Vor allem von diesen Bewegungen wird zugleich die Religion als Schutz vor Hexerei beworben, heißt es in einem UNICEF-Bericht vom letzten Jahr. „Bischöfe“ und „Pastoren“ beschuldigen aus ökonomischen Motiven und der eigenen Reputation wegen Kinder der Hexerei, um anschließend den Familien einen Exorzismus feilzubieten – aus Geldmangel werden die Kinder dann von ihren Eltern verlassen, um nicht mit in den Kreis der Verdächtigen zu geraten. Die Kinder werden im Ergebnis vergewaltigt oder von anderen Menschen als Arbeitssklaven eingespannt.
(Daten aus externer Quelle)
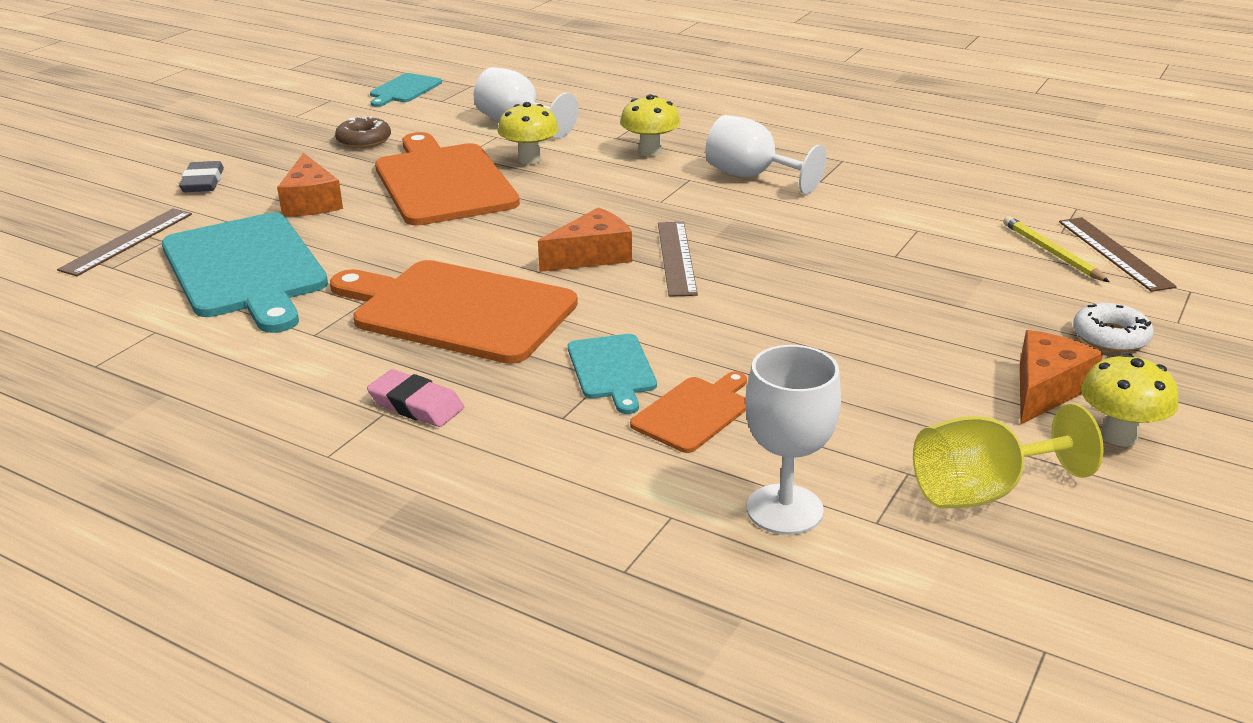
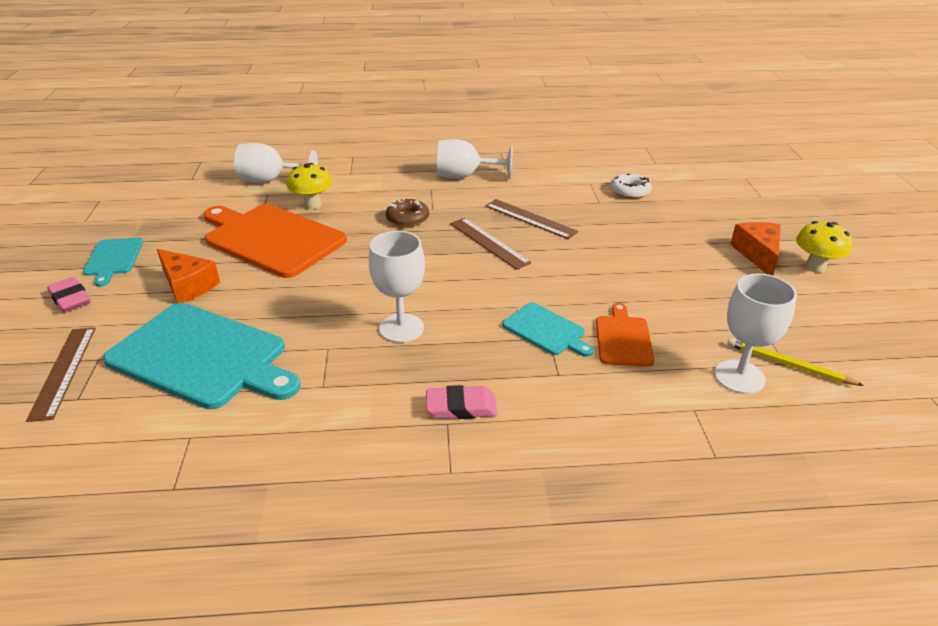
camera: 35 degrees left, 5 degrees up
grey eraser [179,161,224,192] -> pink eraser [47,277,91,312]
orange cutting board [330,260,578,364] -> white goblet [369,231,425,343]
brown donut [335,116,391,148] -> brown donut moved to [386,198,429,227]
turquoise cutting board [370,73,442,107] -> turquoise cutting board moved to [83,237,143,286]
orange cheese [538,207,632,272] -> none
yellow mushroom [620,94,680,157] -> none
yellow goblet [913,404,1104,509] -> none
yellow pencil [1003,216,1109,282] -> yellow pencil moved to [727,338,864,386]
brown ruler [1059,217,1177,292] -> brown ruler moved to [485,199,579,239]
white donut [1073,303,1154,352] -> white donut moved to [610,173,652,199]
Nur mit Unterstützung der relativ kleinen Organisationen von Humanisten und Skeptikern wird der Hexen-Glaube in Nigeria und anderen afrikanischen Ländern aber nicht zu packen sein. Das hat auch Leo Igwe verstanden. Im Interview warb er deshalb dafür, die britische Organisation „Stepping Stones Nigeria“ zu unterstützen. Dort heißt, dass man Organisationen jeder Konfession einbinden möchte. Angesichts des Treibens von pfingstlerischen Kirchen ruft „Stepping Stones Nigeria“ aber die Angehörigen aller Glaubensrichtungen dazu auf, gemeinsam den Kampf für den Schutz unschuldiger Kinder zu unterstützen.